NO MORE WET WOOL: Bogner has developed a windproof and waterproof TechnoWool jacket and coordinating pants that are designed for ski slopes or city streets. After developing the high tech fabric with an Italian mill, the company had professional skiers who endorse the brand wear-test it.
Dan Chirico, chief operating officer and chief financial officer of Bogner of America, said, “The idea was to combine the look of a traditional natural product, wool, with the advantages of surface bonding and lamination to a technical man-made fiber. An added advantage is the textile’s breathability, which transports moisture away from the body to the outside surface of the wool.
Bogner’s TechnoWool jacket and pants ships to stores like High Country Sports in Livingston, N.J., and Stein Erikson in Park City, Utah, in September. The jacket wholesales for $171 and the pants are $148.
GIVE PEACE A CHANCE: Joia, the yoga-inspired activewear line, is flashing a peace sign. The New York-based company has developed a zip-front jacket with “Peace” embroidered on the collar.
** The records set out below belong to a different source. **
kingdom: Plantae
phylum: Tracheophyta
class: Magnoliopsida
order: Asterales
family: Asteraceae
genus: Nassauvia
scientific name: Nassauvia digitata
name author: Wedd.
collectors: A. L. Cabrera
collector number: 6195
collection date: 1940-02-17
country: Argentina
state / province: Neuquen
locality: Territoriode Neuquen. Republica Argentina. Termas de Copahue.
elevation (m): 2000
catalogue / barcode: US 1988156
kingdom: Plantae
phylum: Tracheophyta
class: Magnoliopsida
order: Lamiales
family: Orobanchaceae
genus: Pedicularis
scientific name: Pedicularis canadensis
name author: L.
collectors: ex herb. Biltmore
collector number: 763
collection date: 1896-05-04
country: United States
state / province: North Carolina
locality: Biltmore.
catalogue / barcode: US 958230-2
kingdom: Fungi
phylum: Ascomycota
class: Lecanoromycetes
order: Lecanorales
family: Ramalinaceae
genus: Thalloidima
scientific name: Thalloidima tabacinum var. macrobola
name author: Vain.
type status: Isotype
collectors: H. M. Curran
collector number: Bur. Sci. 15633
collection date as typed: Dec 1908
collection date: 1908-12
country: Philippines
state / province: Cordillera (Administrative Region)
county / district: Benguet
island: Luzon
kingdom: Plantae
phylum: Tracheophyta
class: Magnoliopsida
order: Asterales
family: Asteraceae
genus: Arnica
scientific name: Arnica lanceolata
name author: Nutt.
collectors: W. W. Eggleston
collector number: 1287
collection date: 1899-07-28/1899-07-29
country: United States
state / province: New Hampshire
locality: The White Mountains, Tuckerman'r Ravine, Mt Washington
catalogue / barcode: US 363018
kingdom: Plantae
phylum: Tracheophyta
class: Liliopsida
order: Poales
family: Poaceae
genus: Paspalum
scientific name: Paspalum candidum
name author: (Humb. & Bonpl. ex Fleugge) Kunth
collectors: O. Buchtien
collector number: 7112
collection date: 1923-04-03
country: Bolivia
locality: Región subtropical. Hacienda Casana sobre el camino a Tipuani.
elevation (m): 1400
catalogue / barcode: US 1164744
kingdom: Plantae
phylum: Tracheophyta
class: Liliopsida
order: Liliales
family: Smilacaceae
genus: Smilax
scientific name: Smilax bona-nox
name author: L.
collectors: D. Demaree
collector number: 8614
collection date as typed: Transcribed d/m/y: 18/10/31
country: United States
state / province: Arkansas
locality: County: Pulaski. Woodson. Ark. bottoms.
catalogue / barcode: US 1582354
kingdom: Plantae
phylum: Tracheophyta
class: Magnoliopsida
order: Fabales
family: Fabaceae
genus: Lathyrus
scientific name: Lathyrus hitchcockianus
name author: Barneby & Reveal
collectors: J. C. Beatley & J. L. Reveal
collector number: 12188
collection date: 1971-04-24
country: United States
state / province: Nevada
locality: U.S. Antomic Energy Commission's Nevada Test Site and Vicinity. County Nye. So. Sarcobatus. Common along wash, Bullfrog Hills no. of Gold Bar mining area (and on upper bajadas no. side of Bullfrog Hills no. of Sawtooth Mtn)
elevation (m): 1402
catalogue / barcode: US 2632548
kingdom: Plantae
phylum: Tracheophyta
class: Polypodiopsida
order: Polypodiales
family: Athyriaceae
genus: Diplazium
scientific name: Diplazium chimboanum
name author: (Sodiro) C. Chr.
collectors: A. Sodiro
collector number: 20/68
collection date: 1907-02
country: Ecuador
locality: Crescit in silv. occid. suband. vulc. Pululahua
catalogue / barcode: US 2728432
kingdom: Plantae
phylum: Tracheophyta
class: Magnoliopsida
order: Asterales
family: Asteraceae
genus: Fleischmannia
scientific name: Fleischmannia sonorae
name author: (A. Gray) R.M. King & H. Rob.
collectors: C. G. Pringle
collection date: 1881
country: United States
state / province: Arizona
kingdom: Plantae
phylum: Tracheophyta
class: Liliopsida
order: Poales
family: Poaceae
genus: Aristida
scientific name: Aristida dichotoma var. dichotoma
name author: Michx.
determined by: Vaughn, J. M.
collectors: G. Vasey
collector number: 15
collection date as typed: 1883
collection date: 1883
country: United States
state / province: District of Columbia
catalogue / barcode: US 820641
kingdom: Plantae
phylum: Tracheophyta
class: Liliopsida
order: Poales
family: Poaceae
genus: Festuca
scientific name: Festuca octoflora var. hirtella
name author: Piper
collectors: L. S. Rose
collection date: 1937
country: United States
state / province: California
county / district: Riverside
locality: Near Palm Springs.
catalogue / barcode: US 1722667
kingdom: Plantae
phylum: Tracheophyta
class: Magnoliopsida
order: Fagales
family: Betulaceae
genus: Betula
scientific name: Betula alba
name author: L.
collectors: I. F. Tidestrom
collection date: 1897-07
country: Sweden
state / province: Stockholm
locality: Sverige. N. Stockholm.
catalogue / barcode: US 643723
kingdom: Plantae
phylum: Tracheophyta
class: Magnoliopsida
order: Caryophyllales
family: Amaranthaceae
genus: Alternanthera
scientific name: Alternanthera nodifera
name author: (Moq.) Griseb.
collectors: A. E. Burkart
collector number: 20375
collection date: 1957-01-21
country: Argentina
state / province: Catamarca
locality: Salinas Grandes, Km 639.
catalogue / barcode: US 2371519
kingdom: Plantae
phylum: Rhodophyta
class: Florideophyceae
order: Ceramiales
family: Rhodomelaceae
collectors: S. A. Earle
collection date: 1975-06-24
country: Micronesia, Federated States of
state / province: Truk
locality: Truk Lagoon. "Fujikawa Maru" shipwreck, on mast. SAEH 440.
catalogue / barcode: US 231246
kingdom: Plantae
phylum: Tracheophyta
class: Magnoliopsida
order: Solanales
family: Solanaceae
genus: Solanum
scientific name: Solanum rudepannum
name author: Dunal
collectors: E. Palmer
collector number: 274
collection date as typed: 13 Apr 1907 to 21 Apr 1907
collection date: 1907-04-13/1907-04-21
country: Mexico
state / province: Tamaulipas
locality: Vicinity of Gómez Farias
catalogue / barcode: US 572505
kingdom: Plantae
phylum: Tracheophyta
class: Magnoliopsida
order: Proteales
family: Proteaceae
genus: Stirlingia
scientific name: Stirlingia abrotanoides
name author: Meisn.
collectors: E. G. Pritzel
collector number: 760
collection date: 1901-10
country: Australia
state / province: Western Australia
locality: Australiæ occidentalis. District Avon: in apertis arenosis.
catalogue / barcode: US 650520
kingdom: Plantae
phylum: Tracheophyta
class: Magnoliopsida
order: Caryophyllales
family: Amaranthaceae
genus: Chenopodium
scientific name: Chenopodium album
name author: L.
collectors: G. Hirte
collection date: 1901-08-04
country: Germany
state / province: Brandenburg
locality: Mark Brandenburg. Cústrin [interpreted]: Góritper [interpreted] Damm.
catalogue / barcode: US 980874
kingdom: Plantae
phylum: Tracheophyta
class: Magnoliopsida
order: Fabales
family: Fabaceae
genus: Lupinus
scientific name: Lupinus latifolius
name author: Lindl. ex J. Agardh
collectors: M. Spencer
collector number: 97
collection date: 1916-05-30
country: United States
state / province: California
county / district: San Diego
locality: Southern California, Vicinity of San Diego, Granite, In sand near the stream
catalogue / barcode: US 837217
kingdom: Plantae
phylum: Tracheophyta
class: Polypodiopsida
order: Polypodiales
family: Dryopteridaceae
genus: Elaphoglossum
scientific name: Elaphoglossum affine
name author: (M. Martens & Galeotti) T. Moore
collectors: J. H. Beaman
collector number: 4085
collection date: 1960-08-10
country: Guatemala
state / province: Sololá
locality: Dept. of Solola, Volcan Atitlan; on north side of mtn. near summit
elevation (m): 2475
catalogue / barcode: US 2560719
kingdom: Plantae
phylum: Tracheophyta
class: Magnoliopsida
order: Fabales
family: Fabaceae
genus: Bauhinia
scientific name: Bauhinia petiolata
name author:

Designer and owner Joia Wildman said she came up with the idea after seeing all the military looks offered by apparel companies.
“I didn’t understand why people would want to dress up in army fatigues when such a horrible thing is going on,” Wildman said. “They were saying it’s fashionable to look like you’re at war. I wanted to do something with a clean design to promote peace.”
About 60 stores are embracing that antiwar message and have ordered 300 units of the $70 item, Wildman said. During last month’s Fashion Coterie trade show, buyers said they were encouraged to see alternatives to all the cargo pants.